Ad una dalla morte di Roberta Tatafiore esce l’ultimo libro: “La parola fine, diario di un suicidio”

In più occasioni le donne che portarono avanti il movimento femminista hanno preso le distanze da quella rivoluzione, mai così lontana nel tempo, dichiarandole per alcuni aspetti il fallimento.

Qualcosa evidentemente non è andato bene se quel percorso, per qualcuna, è stato troppo pesante per essere proseguito nella società civile. L’anno scorso, l’8 aprile, si suicidava dopo mesi passati in totale solitudine Roberta Tatafiore che nelle settimane prima aveva dissentito sul trattamento che legislatore voleva adottare per tutelare un’altra donna.
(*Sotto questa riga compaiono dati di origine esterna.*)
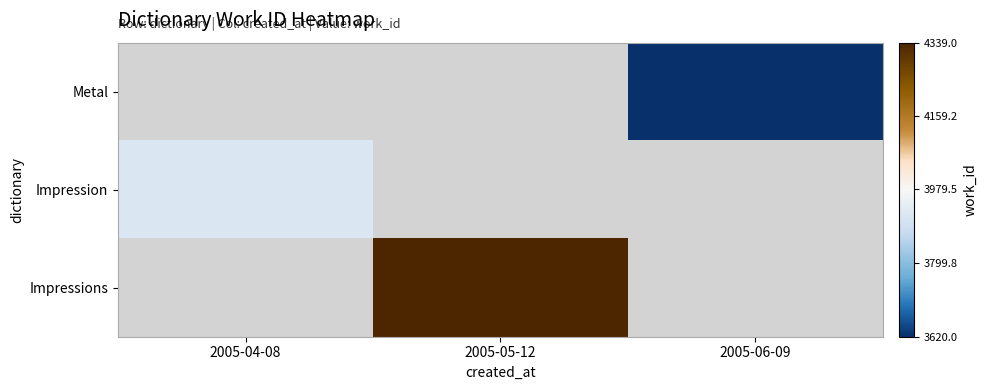

Which category has the highest value across all series?

2005-05-12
Quella persona era Eluana Englaro.

Scriveva della ragazza in coma vegetativo, e del relativo provvedimento che il Governo si apprestava ad approvare in tempi record, l’intellettuale:

“Mi chiedo cosa accadrà, dopo la legge che il governo si appresta a varare, di quello spazio privato di anarchia compassionevole, agìta all’interno di relazioni informali… Temo che verrà fortemente ridotto. E correremo il rischio, tutti e tutte, di ritrovarci come ‘farfalle prigioniere’…”

Ad un anno di distanza da quei pensieri esce, per Rizzoli, un libro postumo di Roberta Tatafiore. Si intitola “La parola fine, diario di un suicidio”. Simonetta Fiori che si è occupata dell’opera scrive per Repubblica:

“C'è qualcosa che inquieta e affascina nel commiato di Roberta Tatafiore, un lucido e appassionato diario che accompagna la scelta del suicidio. Roberta aveva "composto" la sua morte con la stessa cura con cui preparava i suoi articoli: le missive "a orologeria", i regali postumi scelti con amore, la casa lasciata integra, senza ombre cupe di morte, confinate in un'anonima stanza di pensione.
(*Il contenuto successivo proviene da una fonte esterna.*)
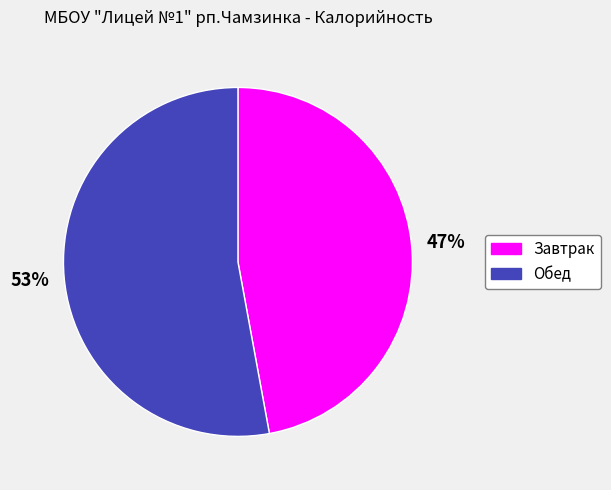

Combined, do Обед and Завтрак account for over 50%?

Yes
«Poco prima di Natale», annota Roberta, «mi rendo conto che la morte è pronta, la scrittura mi trattiene». Le parole sono le uniche depositarie di senso. Ed è solo ad esse che si può affidare «la storia dopo la vita».
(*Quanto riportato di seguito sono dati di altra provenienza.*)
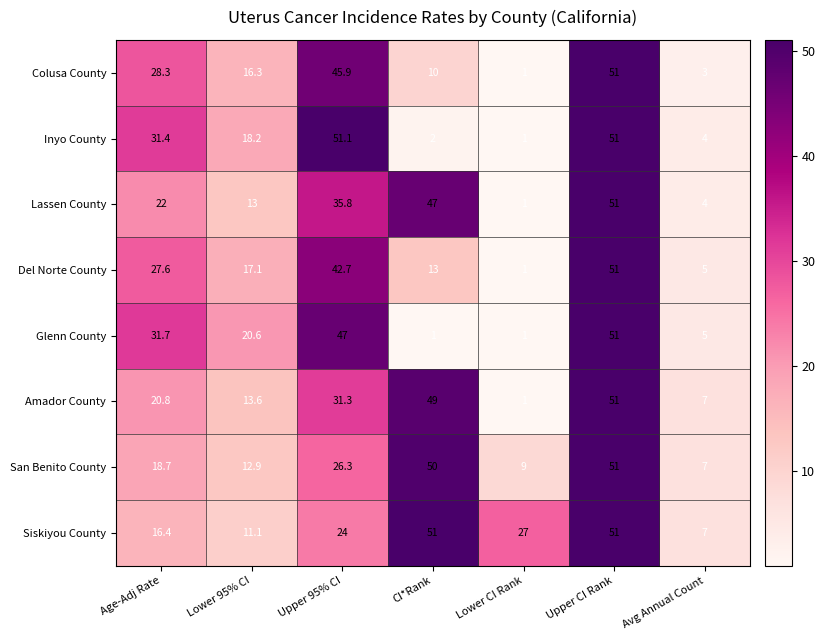

What is the highest value of the Glenn County series?

51.0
Quella che si svolge in Comporre la mia morte - così il titolo originario scelto dalla Tatafiore per il suo manoscritto - è una dolente «familiarizzazione con il suicidio», che comincia dalle donne capaci di «trasfigurare in poesia il gesto ultimo», Sylvia Plath ed Anne Sexton, Marina Cvetaeva ed Amelia Rosselli. La letteratura diviene l'ancoraggio in «quell'ondeggiare tra l'esistere e il dissolversi» che è la preparazione alla morte per propria mano”.